Giga-voxel multidimensional fluorescence imaging combining single-pixel detection and data fusion

Data fusion concept. From Fig.1 in the manuscript. Do you want a 4D reconstruction? Just take several 2D/3D objects and merge them in a clever way.

Some time ago I wrote a short post about using Data Fusion (DF) to perform some kind of Compressive Sensing (CS). We came with that idea when tackling a common problem in multidimensional imaging systems: the more you want to measure, the harder it gets. It is not only the fact that you need a system that is sensitive to many different physical parameters (wavelength, time, polarization, etc.), but also the point of having huge datasets that you need to record and store. If you try to measure a scene with high spatial resolution, in tens or hundreds of spectral channels, and with video frame rates (let’s say 30 or 60 frames per second), you generate gigabytes of data every second. This will burn through your hard drives in a moment, and if you want to send your data to a different lab/computer for analysis, you will need to wait ages for the transmission to end.
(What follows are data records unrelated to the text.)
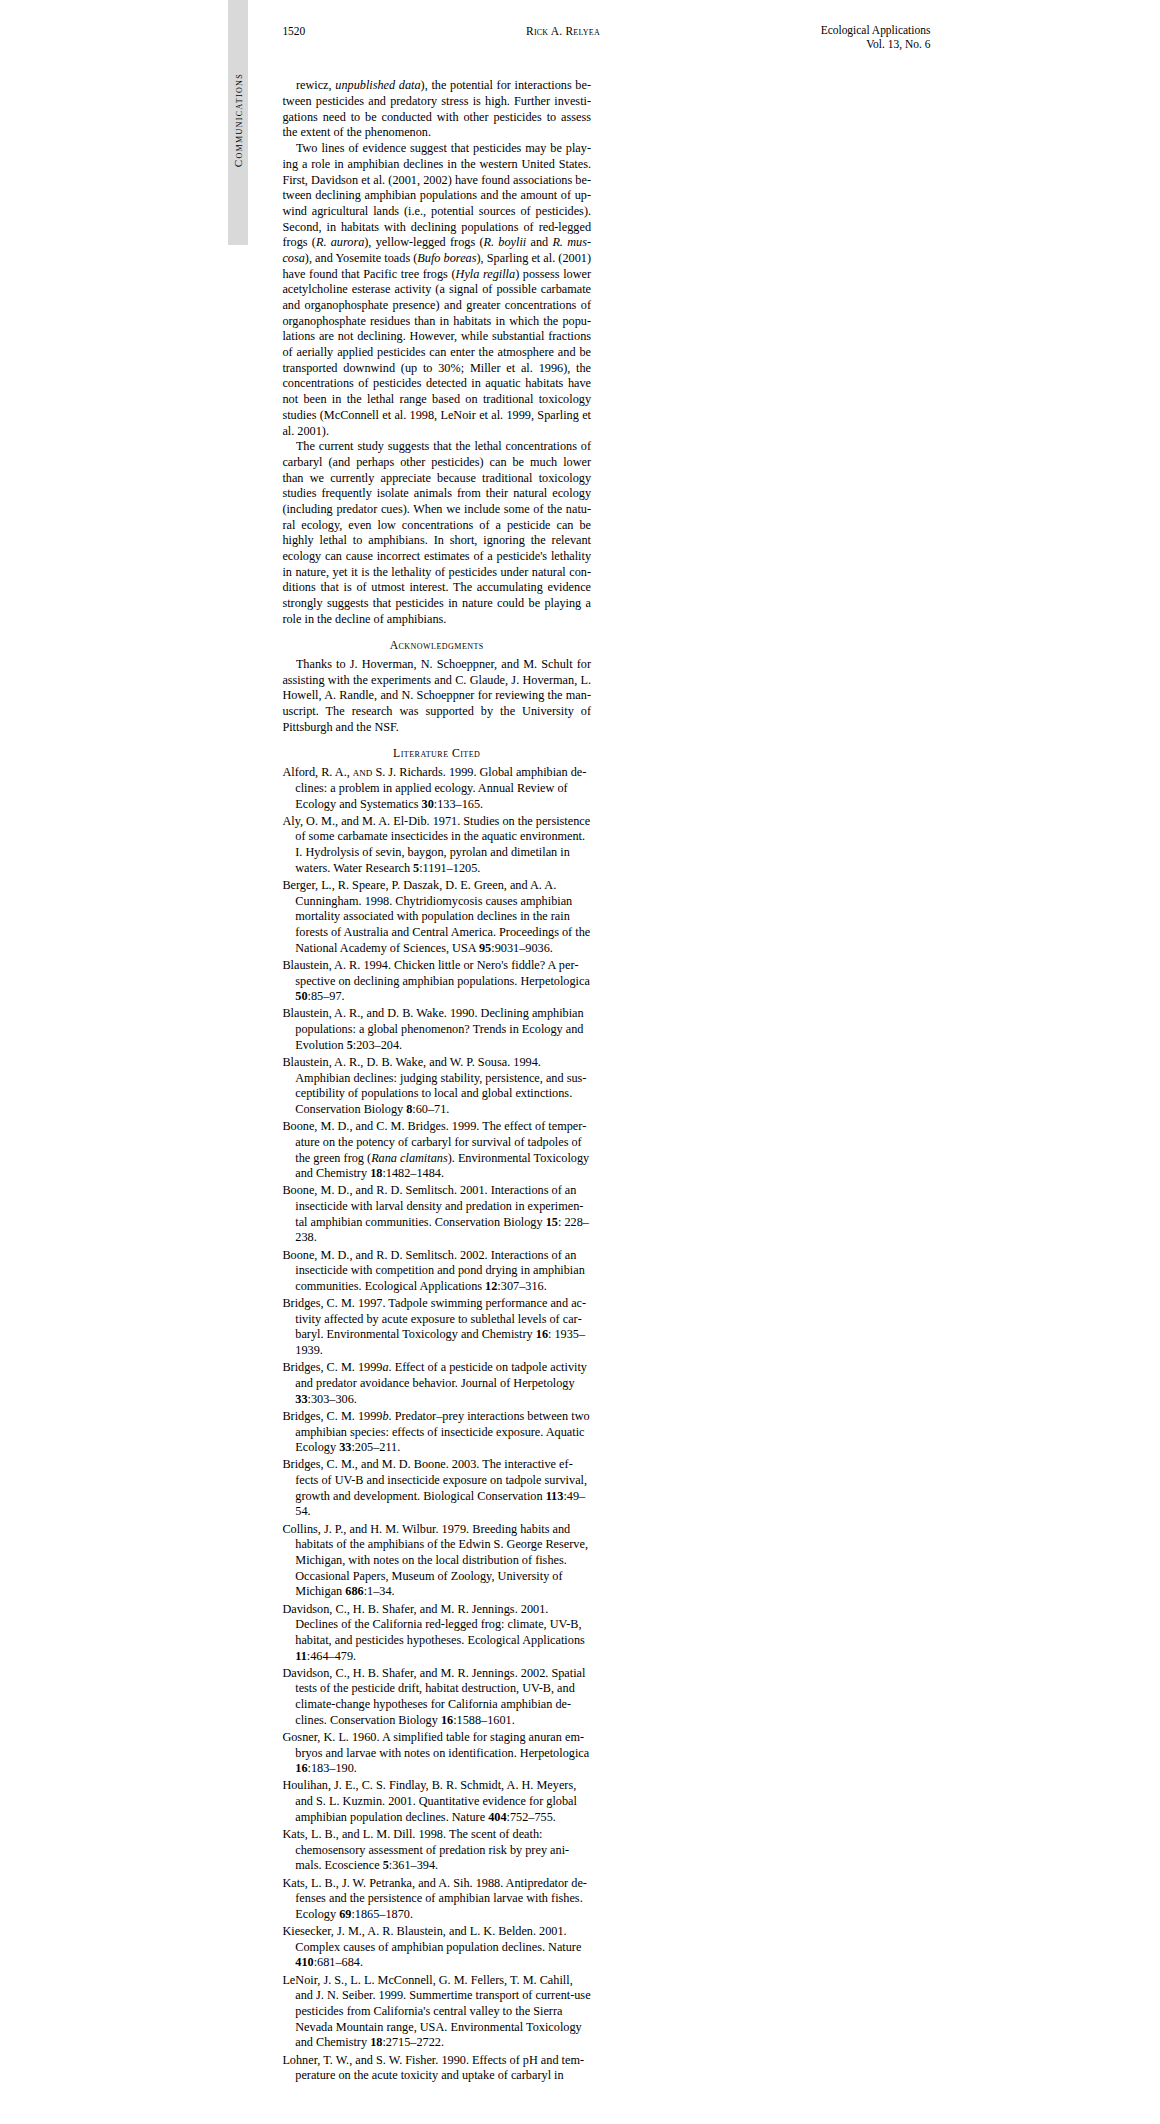Communications
1520
Rick A. Relyea
Ecological Applications
Vol. 13, No. 6
rewicz, unpublished data), the potential for interactions between pesticides and predatory stress is high. Further investigations need to be conducted with other pesticides to assess the extent of the phenomenon.
Two lines of evidence suggest that pesticides may be playing a role in amphibian declines in the western United States. First, Davidson et al. (2001, 2002) have found associations between declining amphibian populations and the amount of upwind agricultural lands (i.e., potential sources of pesticides). Second, in habitats with declining populations of red-legged frogs (R. aurora), yellow-legged frogs (R. boylii and R. muscosa), and Yosemite toads (Bufo boreas), Sparling et al. (2001) have found that Pacific tree frogs (Hyla regilla) possess lower acetylcholine esterase activity (a signal of possible carbamate and organophosphate presence) and greater concentrations of organophosphate residues than in habitats in which the populations are not declining. However, while substantial fractions of aerially applied pesticides can enter the atmosphere and be transported downwind (up to 30%; Miller et al. 1996), the concentrations of pesticides detected in aquatic habitats have not been in the lethal range based on traditional toxicology studies (McConnell et al. 1998, LeNoir et al. 1999, Sparling et al. 2001).
The current study suggests that the lethal concentrations of carbaryl (and perhaps other pesticides) can be much lower than we currently appreciate because traditional toxicology studies frequently isolate animals from their natural ecology (including predator cues). When we include some of the natural ecology, even low concentrations of a pesticide can be highly lethal to amphibians. In short, ignoring the relevant ecology can cause incorrect estimates of a pesticide's lethality in nature, yet it is the lethality of pesticides under natural conditions that is of utmost interest. The accumulating evidence strongly suggests that pesticides in nature could be playing a role in the decline of amphibians.
Acknowledgments
Thanks to J. Hoverman, N. Schoeppner, and M. Schult for assisting with the experiments and C. Glaude, J. Hoverman, L. Howell, A. Randle, and N. Schoeppner for reviewing the manuscript. The research was supported by the University of Pittsburgh and the NSF.
Literature Cited
Alford, R. A., and S. J. Richards. 1999. Global amphibian declines: a problem in applied ecology. Annual Review of Ecology and Systematics 30:133–165.
Aly, O. M., and M. A. El-Dib. 1971. Studies on the persistence of some carbamate insecticides in the aquatic environment. I. Hydrolysis of sevin, baygon, pyrolan and dimetilan in waters. Water Research 5:1191–1205.
Berger, L., R. Speare, P. Daszak, D. E. Green, and A. A. Cunningham. 1998. Chytridiomycosis causes amphibian mortality associated with population declines in the rain forests of Australia and Central America. Proceedings of the National Academy of Sciences, USA 95:9031–9036.
Blaustein, A. R. 1994. Chicken little or Nero's fiddle? A perspective on declining amphibian populations. Herpetologica 50:85–97.
Blaustein, A. R., and D. B. Wake. 1990. Declining amphibian populations: a global phenomenon? Trends in Ecology and Evolution 5:203–204.
Blaustein, A. R., D. B. Wake, and W. P. Sousa. 1994. Amphibian declines: judging stability, persistence, and susceptibility of populations to local and global extinctions. Conservation Biology 8:60–71.
Boone, M. D., and C. M. Bridges. 1999. The effect of temperature on the potency of carbaryl for survival of tadpoles of the green frog (Rana clamitans). Environmental Toxicology and Chemistry 18:1482–1484.
Boone, M. D., and R. D. Semlitsch. 2001. Interactions of an insecticide with larval density and predation in experimental amphibian communities. Conservation Biology 15: 228–238.
Boone, M. D., and R. D. Semlitsch. 2002. Interactions of an insecticide with competition and pond drying in amphibian communities. Ecological Applications 12:307–316.
Bridges, C. M. 1997. Tadpole swimming performance and activity affected by acute exposure to sublethal levels of carbaryl. Environmental Toxicology and Chemistry 16: 1935–1939.
Bridges, C. M. 1999a. Effect of a pesticide on tadpole activity and predator avoidance behavior. Journal of Herpetology 33:303–306.
Bridges, C. M. 1999b. Predator–prey interactions between two amphibian species: effects of insecticide exposure. Aquatic Ecology 33:205–211.
Bridges, C. M., and M. D. Boone. 2003. The interactive effects of UV-B and insecticide exposure on tadpole survival, growth and development. Biological Conservation 113:49–54.
Collins, J. P., and H. M. Wilbur. 1979. Breeding habits and habitats of the amphibians of the Edwin S. George Reserve, Michigan, with notes on the local distribution of fishes. Occasional Papers, Museum of Zoology, University of Michigan 686:1–34.
Davidson, C., H. B. Shafer, and M. R. Jennings. 2001. Declines of the California red-legged frog: climate, UV-B, habitat, and pesticides hypotheses. Ecological Applications 11:464–479.
Davidson, C., H. B. Shafer, and M. R. Jennings. 2002. Spatial tests of the pesticide drift, habitat destruction, UV-B, and climate-change hypotheses for California amphibian declines. Conservation Biology 16:1588–1601.
Gosner, K. L. 1960. A simplified table for staging anuran embryos and larvae with notes on identification. Herpetologica 16:183–190.
Houlihan, J. E., C. S. Findlay, B. R. Schmidt, A. H. Meyers, and S. L. Kuzmin. 2001. Quantitative evidence for global amphibian population declines. Nature 404:752–755.
Kats, L. B., and L. M. Dill. 1998. The scent of death: chemosensory assessment of predation risk by prey animals. Ecoscience 5:361–394.
Kats, L. B., J. W. Petranka, and A. Sih. 1988. Antipredator defenses and the persistence of amphibian larvae with fishes. Ecology 69:1865–1870.
Kiesecker, J. M., A. R. Blaustein, and L. K. Belden. 2001. Complex causes of amphibian population declines. Nature 410:681–684.
LeNoir, J. S., L. L. McConnell, G. M. Fellers, T. M. Cahill, and J. N. Seiber. 1999. Summertime transport of current-use pesticides from California's central valley to the Sierra Nevada Mountain range, USA. Environmental Toxicology and Chemistry 18:2715–2722.
Lohner, T. W., and S. W. Fisher. 1990. Effects of pH and temperature on the acute toxicity and uptake of carbaryl in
While there have been many techniques trying to solve these problems, there is not a really perfect solution (and, in my honest opinion, there cannot be a single solution that will solve all the problems that different systems will face) that allows you to obtain super high quality pictures in many different dimensions. You always need to live with some tradeoffs (for example, doing low spatial resolution but high frame rate, or gathering a low number of spectral bands with good image quality).

Data fusion results, from Fig.3 in the manuscript. Here you can see that the initial single-pixel datasets have low spatial resolution, but the DF results have high spatial resolution AND both spectral and temporal resolution.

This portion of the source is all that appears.